● **Exercise**
Count the lines in the records below that contain the string "comical", treating uppercase and lowercase letters as distinct. Reply with the number alone.

------ Excerpted records

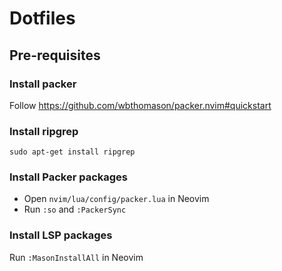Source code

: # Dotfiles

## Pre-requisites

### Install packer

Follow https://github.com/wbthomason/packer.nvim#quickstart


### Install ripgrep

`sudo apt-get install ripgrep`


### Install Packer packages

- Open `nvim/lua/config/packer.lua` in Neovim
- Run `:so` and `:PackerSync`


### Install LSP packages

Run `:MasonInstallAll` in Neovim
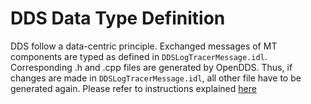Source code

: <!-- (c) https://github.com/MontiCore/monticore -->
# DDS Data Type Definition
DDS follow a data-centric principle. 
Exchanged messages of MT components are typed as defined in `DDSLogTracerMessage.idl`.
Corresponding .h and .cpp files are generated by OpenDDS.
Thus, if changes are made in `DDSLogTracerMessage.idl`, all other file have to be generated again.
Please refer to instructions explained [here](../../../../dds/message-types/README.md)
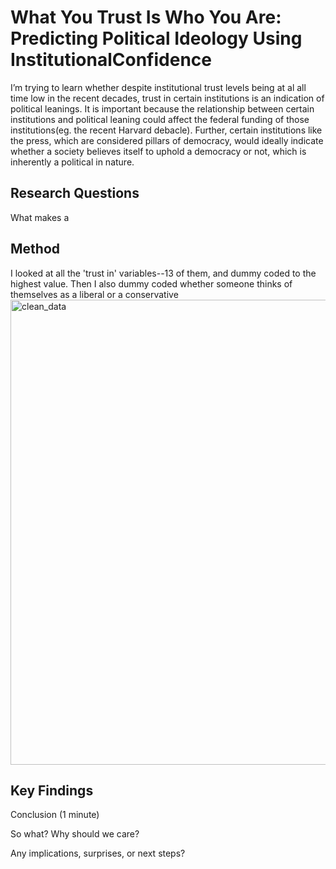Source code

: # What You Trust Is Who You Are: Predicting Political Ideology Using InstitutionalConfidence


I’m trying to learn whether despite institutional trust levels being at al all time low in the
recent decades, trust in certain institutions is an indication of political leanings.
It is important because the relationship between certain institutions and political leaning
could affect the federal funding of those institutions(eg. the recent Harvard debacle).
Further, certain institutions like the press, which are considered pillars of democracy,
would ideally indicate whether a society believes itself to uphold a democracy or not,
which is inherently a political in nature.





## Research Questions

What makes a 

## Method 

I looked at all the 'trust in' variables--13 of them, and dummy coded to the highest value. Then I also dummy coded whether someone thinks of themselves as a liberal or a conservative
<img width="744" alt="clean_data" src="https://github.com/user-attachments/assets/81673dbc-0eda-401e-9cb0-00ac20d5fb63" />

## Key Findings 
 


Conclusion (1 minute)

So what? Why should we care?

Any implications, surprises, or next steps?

------------
------ Excerpted records

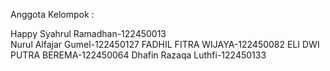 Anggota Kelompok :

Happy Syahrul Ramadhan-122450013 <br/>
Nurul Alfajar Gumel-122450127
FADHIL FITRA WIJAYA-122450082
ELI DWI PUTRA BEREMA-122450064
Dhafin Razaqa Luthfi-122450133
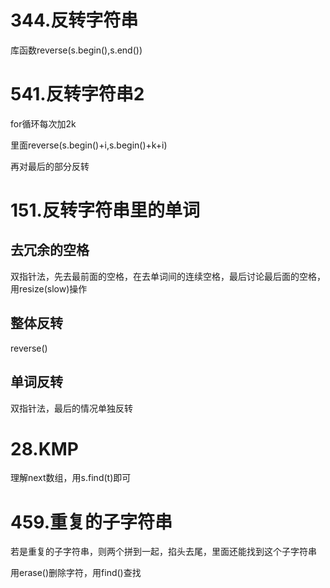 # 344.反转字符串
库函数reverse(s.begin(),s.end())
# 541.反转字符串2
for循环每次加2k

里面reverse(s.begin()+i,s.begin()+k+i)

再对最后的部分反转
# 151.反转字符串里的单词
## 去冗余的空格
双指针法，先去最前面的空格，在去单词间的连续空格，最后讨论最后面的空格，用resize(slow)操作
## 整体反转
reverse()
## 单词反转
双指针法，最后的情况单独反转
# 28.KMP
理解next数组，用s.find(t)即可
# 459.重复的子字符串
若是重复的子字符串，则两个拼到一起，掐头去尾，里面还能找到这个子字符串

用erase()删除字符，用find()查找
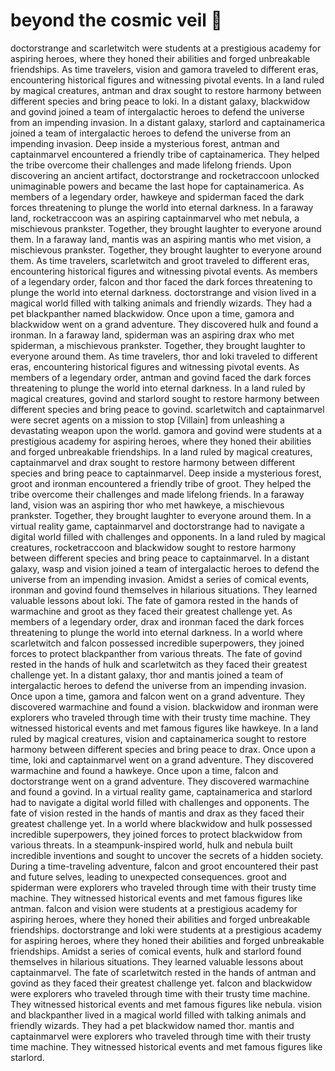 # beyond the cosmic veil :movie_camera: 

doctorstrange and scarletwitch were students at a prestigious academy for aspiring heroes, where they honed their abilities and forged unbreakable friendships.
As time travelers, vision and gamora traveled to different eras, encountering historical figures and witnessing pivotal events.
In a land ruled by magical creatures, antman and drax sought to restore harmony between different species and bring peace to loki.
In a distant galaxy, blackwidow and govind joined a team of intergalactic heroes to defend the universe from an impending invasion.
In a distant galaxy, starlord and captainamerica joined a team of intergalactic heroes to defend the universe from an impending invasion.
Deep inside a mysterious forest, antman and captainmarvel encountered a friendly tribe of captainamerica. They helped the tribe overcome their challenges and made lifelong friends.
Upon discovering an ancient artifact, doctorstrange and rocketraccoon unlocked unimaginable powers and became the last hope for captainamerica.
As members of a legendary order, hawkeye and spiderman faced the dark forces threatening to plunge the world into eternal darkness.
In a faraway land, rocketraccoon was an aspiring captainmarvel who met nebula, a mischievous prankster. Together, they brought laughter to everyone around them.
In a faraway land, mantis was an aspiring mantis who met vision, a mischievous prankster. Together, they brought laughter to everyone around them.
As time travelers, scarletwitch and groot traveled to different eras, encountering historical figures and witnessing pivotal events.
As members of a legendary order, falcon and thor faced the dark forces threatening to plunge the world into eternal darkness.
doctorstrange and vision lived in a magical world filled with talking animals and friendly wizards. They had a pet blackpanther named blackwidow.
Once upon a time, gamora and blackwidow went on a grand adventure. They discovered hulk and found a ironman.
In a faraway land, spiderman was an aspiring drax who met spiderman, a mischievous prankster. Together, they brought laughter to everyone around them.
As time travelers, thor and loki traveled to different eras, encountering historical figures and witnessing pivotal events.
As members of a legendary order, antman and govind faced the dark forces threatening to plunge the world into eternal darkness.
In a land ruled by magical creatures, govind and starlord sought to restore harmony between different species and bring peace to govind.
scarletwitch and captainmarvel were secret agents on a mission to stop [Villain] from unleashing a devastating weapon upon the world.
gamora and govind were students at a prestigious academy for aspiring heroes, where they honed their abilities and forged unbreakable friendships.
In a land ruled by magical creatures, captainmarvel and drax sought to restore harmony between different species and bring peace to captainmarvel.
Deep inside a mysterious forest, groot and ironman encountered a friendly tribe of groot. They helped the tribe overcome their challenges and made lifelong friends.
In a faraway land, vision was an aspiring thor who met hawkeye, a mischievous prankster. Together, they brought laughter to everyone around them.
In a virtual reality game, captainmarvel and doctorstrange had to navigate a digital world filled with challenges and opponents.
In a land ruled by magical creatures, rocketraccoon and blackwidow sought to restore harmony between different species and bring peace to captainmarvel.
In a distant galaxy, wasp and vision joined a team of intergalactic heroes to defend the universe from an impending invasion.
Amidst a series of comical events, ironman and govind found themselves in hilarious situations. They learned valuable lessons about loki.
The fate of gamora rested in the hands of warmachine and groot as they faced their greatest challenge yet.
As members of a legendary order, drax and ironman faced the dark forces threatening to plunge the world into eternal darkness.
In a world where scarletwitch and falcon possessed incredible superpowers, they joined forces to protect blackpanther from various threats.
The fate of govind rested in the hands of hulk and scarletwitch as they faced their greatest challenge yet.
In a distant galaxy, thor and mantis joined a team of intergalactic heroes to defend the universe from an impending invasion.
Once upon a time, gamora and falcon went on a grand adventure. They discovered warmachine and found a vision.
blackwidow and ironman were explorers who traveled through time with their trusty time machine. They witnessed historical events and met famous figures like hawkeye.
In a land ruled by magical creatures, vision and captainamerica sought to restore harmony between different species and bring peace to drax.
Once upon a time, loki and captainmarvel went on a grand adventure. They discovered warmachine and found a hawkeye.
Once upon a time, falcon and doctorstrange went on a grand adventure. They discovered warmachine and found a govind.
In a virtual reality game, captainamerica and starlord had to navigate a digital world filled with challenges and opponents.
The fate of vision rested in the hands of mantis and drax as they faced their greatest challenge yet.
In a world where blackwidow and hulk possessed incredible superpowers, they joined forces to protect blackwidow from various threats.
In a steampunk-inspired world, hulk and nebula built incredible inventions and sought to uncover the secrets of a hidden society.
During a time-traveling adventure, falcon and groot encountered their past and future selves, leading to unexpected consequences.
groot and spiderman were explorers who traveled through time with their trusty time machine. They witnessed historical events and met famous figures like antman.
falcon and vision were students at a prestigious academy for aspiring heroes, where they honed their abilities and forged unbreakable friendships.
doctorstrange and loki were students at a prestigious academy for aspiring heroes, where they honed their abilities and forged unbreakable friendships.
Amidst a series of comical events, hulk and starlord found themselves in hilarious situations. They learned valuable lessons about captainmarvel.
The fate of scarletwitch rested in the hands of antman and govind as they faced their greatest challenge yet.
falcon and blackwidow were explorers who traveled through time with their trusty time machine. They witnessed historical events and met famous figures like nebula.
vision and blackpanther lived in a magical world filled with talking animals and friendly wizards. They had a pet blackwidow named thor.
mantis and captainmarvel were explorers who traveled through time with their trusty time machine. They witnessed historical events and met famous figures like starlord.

------------

● **Expected output**
2